Biblical Theology focuses on the turning points of the Bible’s storyline, and its most pivotal concern is tied to the use of the Old Testament in the New. All Christians must read the Old as filtered through the New. Old and New Testaments are subsets of Biblical Theology, which forms the whole.
Historical Theology
Historical Theology is the written record of exegetical and theological opinions in periods earlier than our own, a kind of parallel to the diversity of exegetical and theological opinions that are actually current. It is what is known as the diachronic study of theology, the study of the changing face of theology across time.
Systematic Theology
Systematic Theology is Christian theology with a systematic internal structure. This means it is organised on atemporal principles of logic, order, and need, rather than on inductive study of discrete biblical corpora. This is why it can address broader concerns in Theology. Thus Don Carson can say, “It is not merely inductive study of the Bible, though it must never lose such controls, but it seeks to be rigorously systematic and is therefore concerned about how various parts of God’s gracious self-disclosure cohere… The questions it poses are atemporal… the focal concerns are logical and hierarchical, not salvation-historical.”

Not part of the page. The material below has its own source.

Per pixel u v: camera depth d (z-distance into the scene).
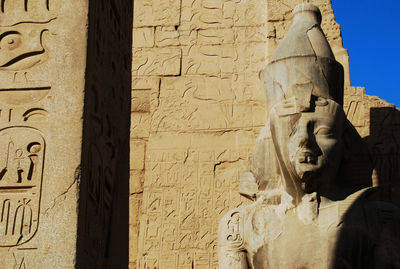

Some people cheaply knock Systematic Theology, which is foolish. The issue is not whether it is legitimate, the issue is the quality of one’s Systematic Theology reflected in its foundational data, constructive methods, principles for excluding certain information, appropriately expressive language, and logical, accurate results. Ultimately, Systematics must be controlled by the biblical data and be aware of going beyond how various truths and arguments function in Scripture, not least because a number of fundamental Christian beliefs involves huge areas of unknown, such as the Incarnation, Trinity, and God’s sovereignty and man’s responsibility. It is precisely because the Bible has a unity that Systematics is necessary.
Who Needs Theology?
Theology is the most exciting thing on the planet, no, the universe, no even that’s too small. Theology is amazing because God Himself is amazing. I heartily recommend the book ‘Who Needs Theology? An Invitation to the Study of God’ by Stanley Grenz and Roger Olsen as a great place to start. It will even make you laugh – who says theology wasn’t fun? My thanks for the above to Andy Naselli, who has worked closely with Dr Don Carson over many years. You have made theology exciting to me, and I hope the flame burns bright in others.